Valdo n'avait fait aucune part de ses biens au clergé ni aux églises, qu'il savait suffisamment riches. Aussi ne rencontra-t-il aucune sympathie de ce côté-là. Au reste, la plupart étaient persuadés qu'il ne serait entouré d'une foule d'auditeurs qu'aussi longtemps qu'il aurait quelque chose à donner. Jésus n'avait-il pas dit, au lendemain de la multiplication des pains: « Vous me cherchez parce que vous avez mangé du pain et que vous avez été rassasiés? »
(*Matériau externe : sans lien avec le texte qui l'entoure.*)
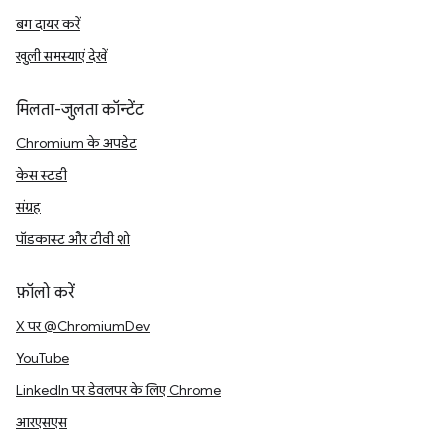
बग दायर करें
खुली समस्याएं देखें
मिलता-जुलता कॉन्टेंट
Chromium के अपडेट
केस स्टडी
संग्रह
पॉडकास्ट और टीवी शो
फ़ॉलो करें
X पर @ChromiumDev
YouTube
LinkedIn पर डेवलपर के लिए Chrome
आरएसएस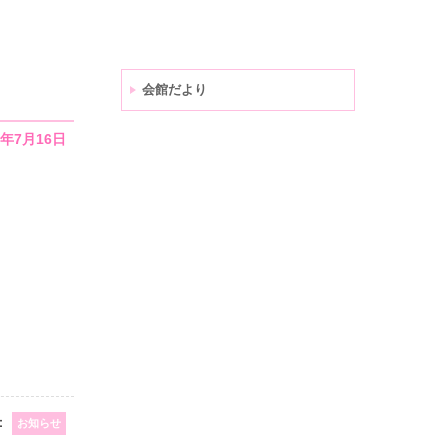
会館だより
0年7月16日
：
お知らせ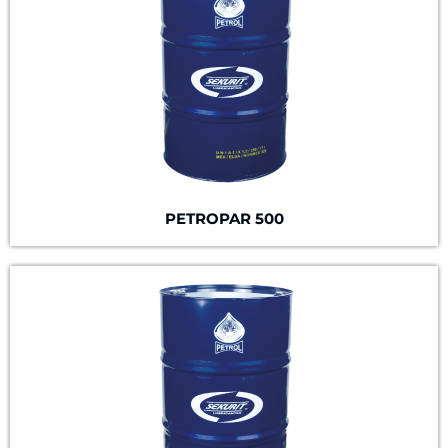
PETROPAR 500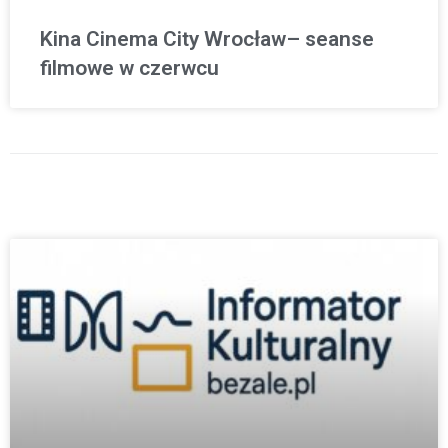
Kina Cinema City Wrocław– seanse
filmowe w czerwcu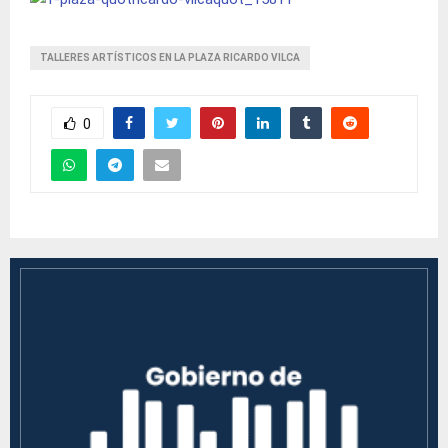
TALLERES ARTÍSTICOS EN LA PLAZA RICARDO VILCA
0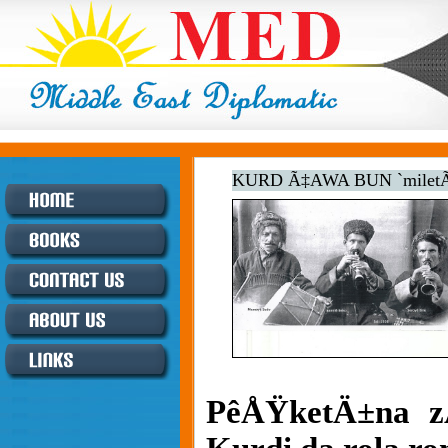
KURD Ã‡AWA BUN `miletÃª
PêÅŸketÄ±na z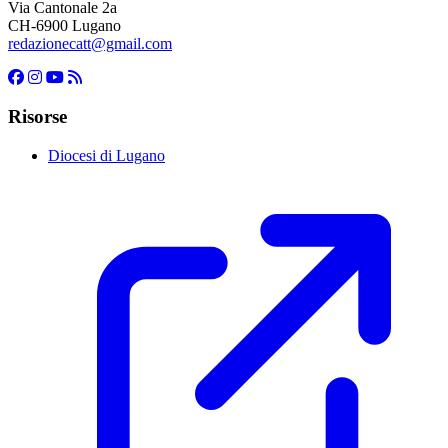
Via Cantonale 2a
CH-6900 Lugano
redazionecatt@gmail.com
Risorse
Diocesi di Lugano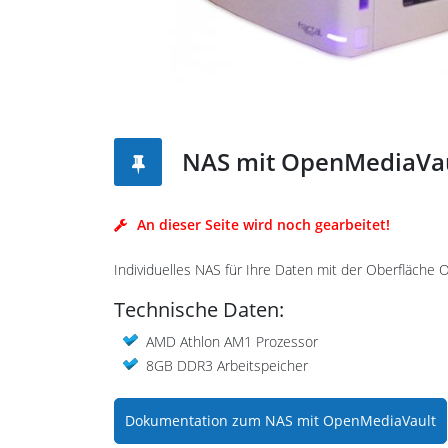
NAS mit OpenMediaVa
An dieser Seite wird noch gearbeitet!
Individuelles NAS für Ihre Daten mit der Oberfläche
Technische Daten:
AMD Athlon AM1 Prozessor
8GB DDR3 Arbeitspeicher
Dokumentation zum NAS mit OpenMediaVault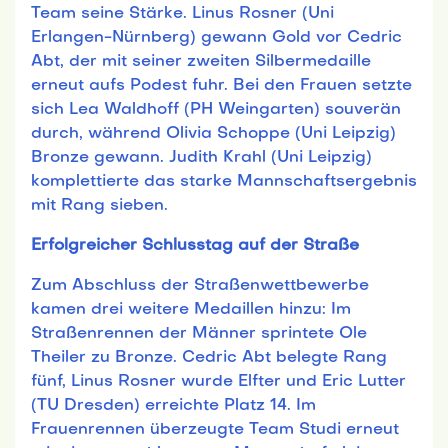
Team seine Stärke. Linus Rosner (Uni
Erlangen-Nürnberg) gewann Gold vor Cedric
Abt, der mit seiner zweiten Silbermedaille
erneut aufs Podest fuhr. Bei den Frauen setzte
sich Lea Waldhoff (PH Weingarten) souverän
durch, während Olivia Schoppe (Uni Leipzig)
Bronze gewann. Judith Krahl (Uni Leipzig)
komplettierte das starke Mannschaftsergebnis
mit Rang sieben.
Erfolgreicher Schlusstag auf der Straße
Zum Abschluss der Straßenwettbewerbe
kamen drei weitere Medaillen hinzu: Im
Straßenrennen der Männer sprintete Ole
Theiler zu Bronze. Cedric Abt belegte Rang
fünf, Linus Rosner wurde Elfter und Eric Lutter
(TU Dresden) erreichte Platz 14. Im
Frauenrennen überzeugte Team Studi erneut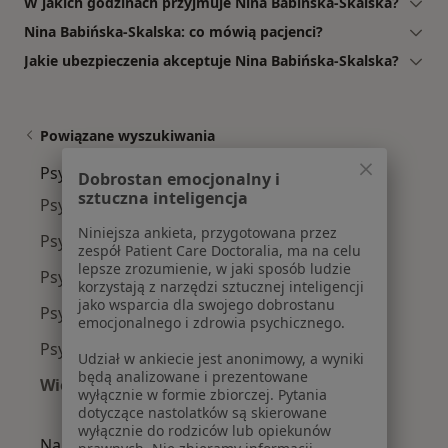
W jakich godzinach przyjmuje Nina Babińska-Skalska?
Nina Babińska-Skalska: co mówią pacjenci?
Jakie ubezpieczenia akceptuje Nina Babińska-Skalska?
Powiązane wyszukiwania
Psycholodzy w pobliżu
Dobrostan emocjonalny i
sztuczna inteligencja
Psycholodzy Stare Miasto
Niniejsza ankieta, przygotowana przez
Psycholodzy Podgórze
zespół Patient Care Doctoralia, ma na celu
lepsze zrozumienie, w jaki sposób ludzie
Psycholodzy Grzegórzki
korzystają z narzędzi sztucznej inteligencji
jako wsparcia dla swojego dobrostanu
Psycholodzy Dębniki
emocjonalnego i zdrowia psychicznego.
Psycholodzy Krowodrza
Udział w ankiecie jest anonimowy, a wyniki
będą analizowane i prezentowane
Więcej (14)
wyłącznie w formie zbiorczej. Pytania
Więcej w kategorii: Psycholodzy w pobliżu
dotyczące nastolatków są skierowane
wyłącznie do rodziców lub opiekunów
Najczęście leczone choroby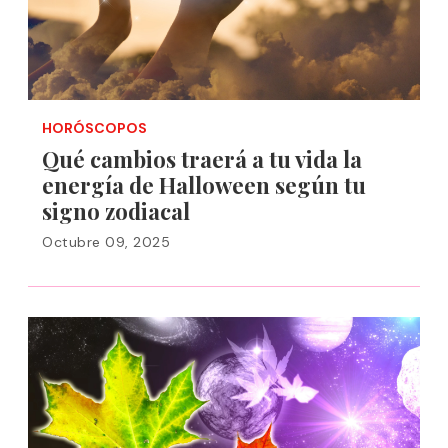
HORÓSCOPOS
Qué cambios traerá a tu vida la
energía de Halloween según tu
signo zodiacal
Octubre 09, 2025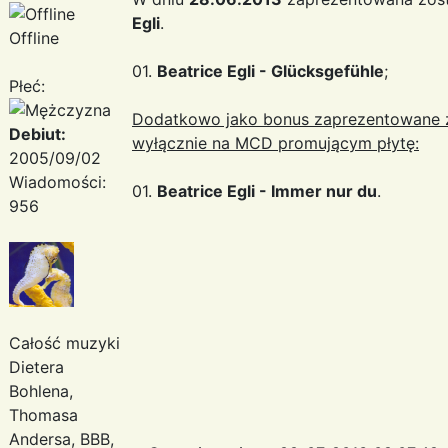
Egli
.
Offline
01.
Beatrice Egli - Glücksgefühle
;
Płeć:
Dodatkowo jako bonus zaprezentowane zo
Debiut:
wyłącznie na MCD promującym płytę:
2005/09/02
Wiadomości:
01.
Beatrice Egli - Immer nur du
.
956
Całość muzyki
Dietera
Bohlena,
Thomasa
Andersa, BBB,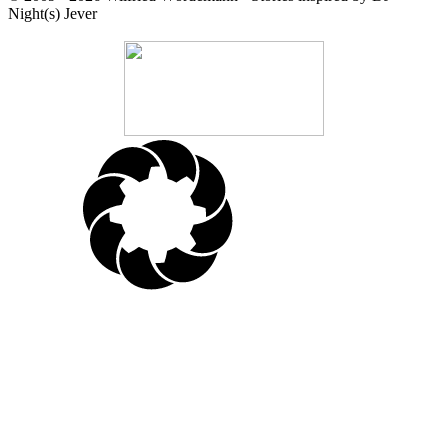
Night(s) Jever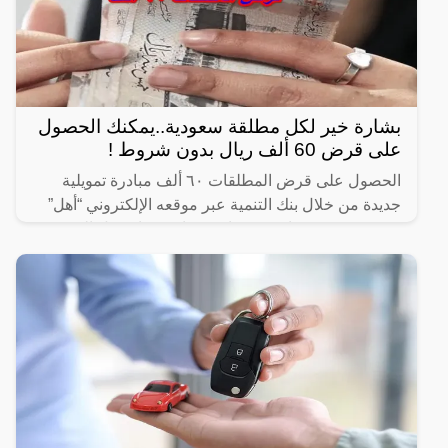
بشارة خير لكل مطلقة سعودية..يمكنك الحصول
على قرض 60 ألف ريال بدون شروط !
الحصول على قرض المطلقات ٦٠ ألف مبادرة تمويلية
جديدة من خلال بنك التنمية عبر موقعه الإلكتروني “أهل”
حيث يقدم قروضًا بدون فوائد بفترات سداد تصل إلى
خمس سنوات،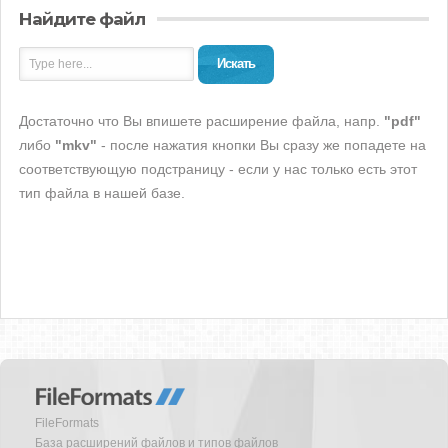
Найдите файл
Искать
Достаточно что Вы впишете расширение файла, напр.
"pdf"
либо
"mkv"
- после нажатия кнопки Вы сразу же попадете на
соответствующую подстраницу - если у нас только есть этот
тип файла в нашей базе.
FileFormats
База расширений файлов и типов файлов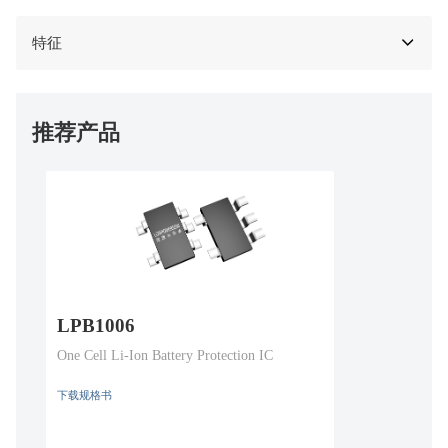
特征
推荐产品
LPB1006
One Cell Li-Ion Battery Protection IC
下载规格书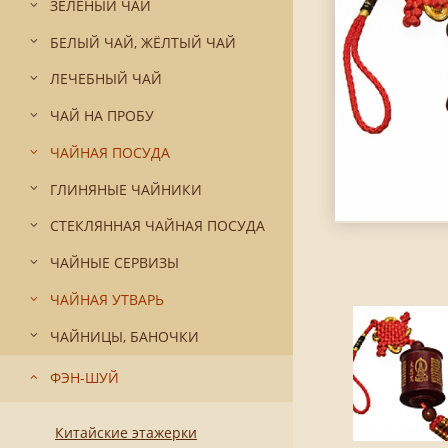
ЗЕЛЁНЫЙ ЧАЙ
БЕЛЫЙ ЧАЙ, ЖЁЛТЫЙ ЧАЙ
ЛЕЧЕБНЫЙ ЧАЙ
ЧАЙ НА ПРОБУ
ЧАЙНАЯ ПОСУДА
ГЛИНЯНЫЕ ЧАЙНИКИ
СТЕКЛЯННАЯ ЧАЙНАЯ ПОСУДА
ЧАЙНЫЕ СЕРВИЗЫ
ЧАЙНАЯ УТВАРЬ
ЧАЙНИЦЫ, БАНОЧКИ
ФЭН-ШУЙ
Китайские этажерки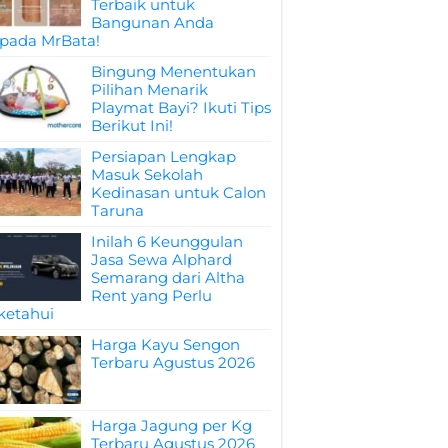
Terbaik untuk
Bangunan Anda
pada MrBata!
Bingung Menentukan
Pilihan Menarik
Playmat Bayi? Ikuti Tips
Berikut Ini!
Persiapan Lengkap
Masuk Sekolah
Kedinasan untuk Calon
Taruna
Inilah 6 Keunggulan
Jasa Sewa Alphard
Semarang dari Altha
Rent yang Perlu
ketahui
Harga Kayu Sengon
Terbaru Agustus 2026
Harga Jagung per Kg
Terbaru Agustus 2026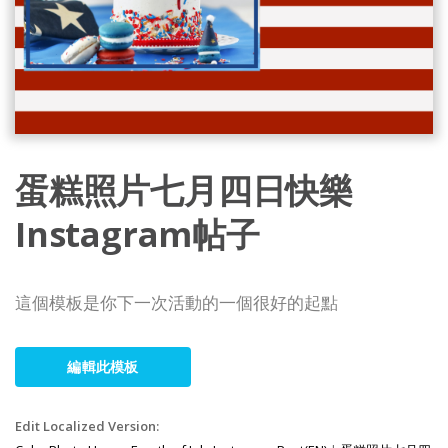
蛋糕照片七月四日快樂
Instagram帖子
這個模板是你下一次活動的一個很好的起點
編輯此模板
Edit Localized Version: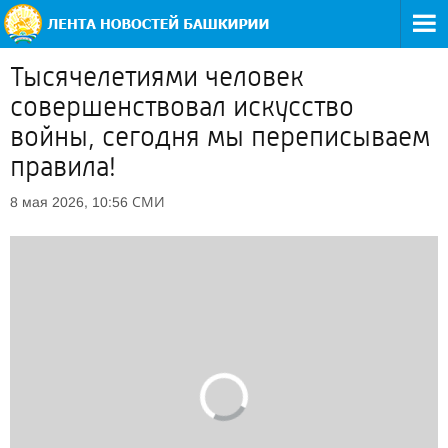
Тысячелетиями человек
совершенствовал искусство
войны, сегодня мы переписываем
правила!
СМИ
8 мая 2026, 10:56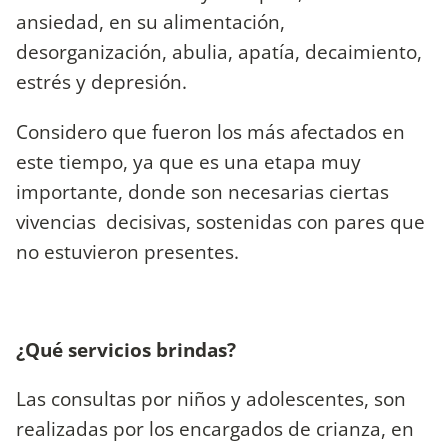
ansiedad, en su alimentación,
desorganización, abulia, apatía, decaimiento,
estrés y depresión.
Considero que fueron los más afectados en
este tiempo, ya que es una etapa muy
importante, donde son necesarias ciertas
vivencias decisivas, sostenidas con pares que
no estuvieron presentes.
¿Qué servicios brindas?
Las consultas por niños y adolescentes, son
realizadas por los encargados de crianza, en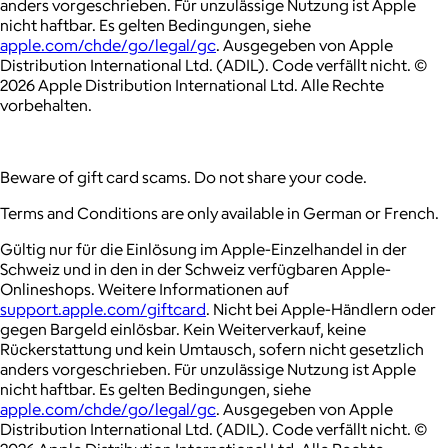
anders vorgeschrieben. Für unzulässige Nutzung ist Apple
nicht haftbar. Es gelten Bedingungen, siehe
apple.com/chde/go/legal/gc
. Ausgegeben von Apple
Distribution International Ltd. (ADIL). Code verfällt nicht. ©
2026 Apple Distribution International Ltd. Alle Rechte
vorbehalten.
Beware of gift card scams. Do not share your code.
Terms and Conditions are only available in German or French.
Gültig nur für die Einlösung im Apple-Einzelhandel in der
Schweiz und in den in der Schweiz verfügbaren Apple-
Onlineshops. Weitere Informationen auf
support.apple.com/giftcard
. Nicht bei Apple-Händlern oder
gegen Bargeld einlösbar. Kein Weiterverkauf, keine
Rückerstattung und kein Umtausch, sofern nicht gesetzlich
anders vorgeschrieben. Für unzulässige Nutzung ist Apple
nicht haftbar. Es gelten Bedingungen, siehe
apple.com/chde/go/legal/gc
. Ausgegeben von Apple
Distribution International Ltd. (ADIL). Code verfällt nicht. ©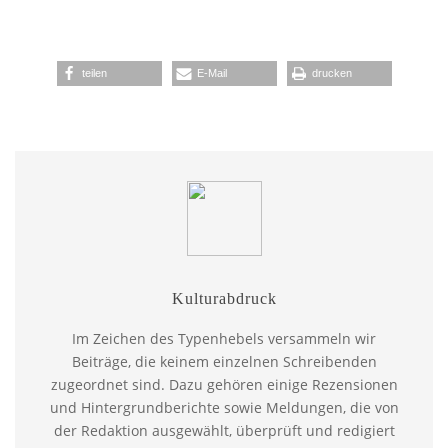
teilen
E-Mail
drucken
Kulturabdruck
Im Zeichen des Typenhebels versammeln wir
Beiträge, die keinem einzelnen Schreibenden
zugeordnet sind. Dazu gehören einige Rezensionen
und Hintergrundberichte sowie Meldungen, die von
der Redaktion ausgewählt, überprüft und redigiert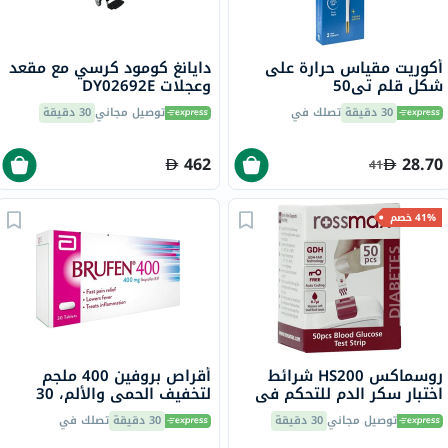
أكوريت مقياس حرارة على
دايانغ كومود كرسي مع مقعد
شكل قلم تي50
وعجلات DY02692E
30 دقيقة
تصلك في
توصيل مجاني
30 دقيقة
462
28.70
41
41% خصم
روسماكس HS200 شرائط
أقراص بروفين 400 ملجم
اختبار سكر الدم للتحكم في
لتخفيف الحمى والألم، 30
مرض السكري حزمة من 50
حفاضة
توصيل مجاني
30 دقيقة
30 دقيقة
تصلك في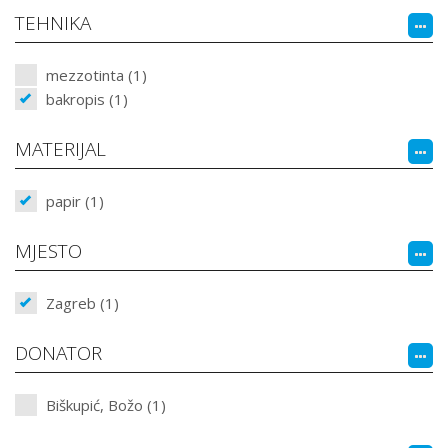
TEHNIKA
mezzotinta (1)
bakropis (1)
MATERIJAL
papir (1)
MJESTO
Zagreb (1)
DONATOR
Biškupić, Božo (1)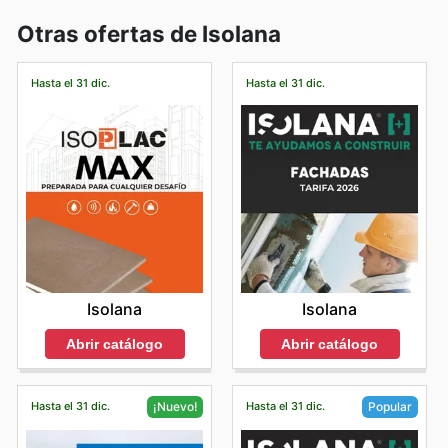
Otras ofertas de Isolana
Hasta el 31 dic.
Hasta el 31 dic.
Isolana
Isolana
Abrir catálogo
Abrir catálogo
Hasta el 31 dic.
Hasta el 31 dic.
¡Nuevo!
Popular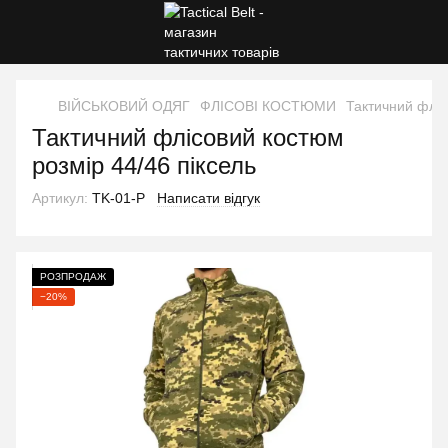
ВІЙСЬКОВИЙ ОДЯГ
ФЛІСОВІ КОСТЮМИ
Тактичний фліс
Тактичний флісовий костюм
розмір 44/46 піксель
Артикул:
TK-01-P
Написати відгук
РОЗПРОДАЖ
−20%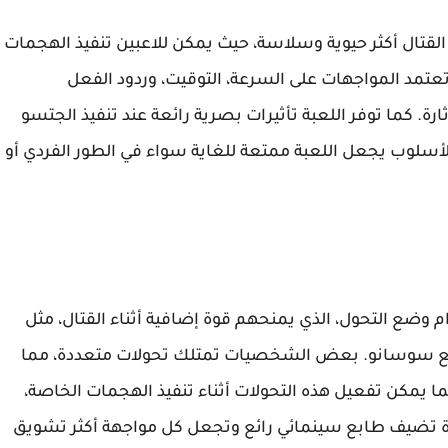
القتال أكثر حيوية وسلاسة، حيث يمكن للاعبين تنفيذ الهجمات
. تعتمد المواجهات على السرعة، التوقيت، وردود الفعل
ارة. كما توفر اللعبة تأثيرات بصرية رائعة عند تنفيذ الجتسو
ا الأسلوب يجعل اللعبة ممتعة للغاية سواء في الطور الفردي أو
لشخصيات باستخدام وضع التحول، الذي يمنحهم قوة إضافية أثناء القتال، مثل
ضع سوسانو. بعض الشخصيات تمتلك تحولات متعددة، مما
كما يمكن تفعيل هذه التحولات أثناء تنفيذ الهجمات الخاصة،
زة تضيف طابع سينمائي رائع وتجعل كل مواجهة أكثر تشويق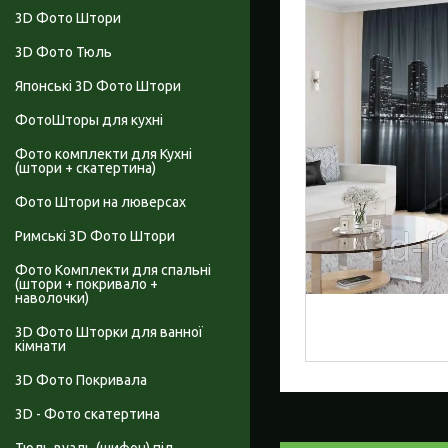
3D Фото Штори
3D Фото Тюль
Японські 3D Фото Штори
ФотоШторы для кухні
Фото комплекти для Кухні
(штори + скатертина)
Фото Штори на люверсах
Римські 3D Фото Штори
Фото Комплекти для спальні
(штори + покривало +
наволочки)
3D Фото Шторки для ванної
кімнати
3D Фото Покривала
3D - Фото скатертина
Cependant un certain nombre de personnes avaient pris la résolution d'imiter Valdo et de le suivre, après s'être défaits de leurs biens. « Et », poursuit la chronique, « comme les apôtres du Christ n'étaient pas seulement des pauvres mais aussi des prédicateurs, ils commencèrent à prêcher, eux aussi, la Parole de Dieu. »

Ceci n'était plus du goût des ecclésiastiques. Faire le voeu de pauvreté était alors une chose assez commune, surtout lorsqu'on était déjà pauvre et qu'on entrait dans un ordre monastique enrichi par les largesses des fidèles.

Mais se mettre à enseigner le peuple sans l'aveu des ministres de la religion !

« Par quelle autorité fais-tu ces choses, et qui t'a donné cette autorité? » objectaient à Jésus les chefs religieux de son temps. Sans s'en douter, ceux du temps de Valdo tinrent, à son égard, le même langage. L'archevêque le cita, ainsi que ses collaborateurs, à comparaître devant lui et leur défendit de se mêler d'expliquer les Ecritures et de prêcher. « Valdo usurpant », dit Etienne de Bourbon, « l'office de Pierre, répondit comme l'apôtre avait répondu aux principaux sacrificateurs: Il faut obéir. à Dieu plutôt qu'aux hommes ».

Ainsi, tandis qu'il se persuadait d'être enfin entré dans la voie étroite tracée par Christ, se trouvait, au contraire, être en contradiction avec le chef de son Eglise. Comme, fort de son, bon droit, il ne voulait pas céder, il fut expulsé, ainsi que ses amis, de Lyon et de tout son diocèse. Cet arrêt, loin de le décourager, le poussa à organiser ses disciples, sous le nom de « Pauvres de l'Esprit » ou « Pauvres de Christ », en leur demandant de professer ouvertement le voeu de pauvreté et de s'adonner à la prédication de l'Evangile. Et comme Jésus envoya ses apôtres et les soixante-dix disciples, de même les « Pauvres de Lyon », ainsi que l'on commençait à les appeler, allaient, deux à deux, dans les bourgs et les campagnes des régions environnantes, annonçant, chacun selon ses capacités, l'Evangile du salut et appelant le peuple à la repentance. C'était en 1176 ou 1177.

1. Anse est une petite ville, située sur la Saône, en amont de Lyon.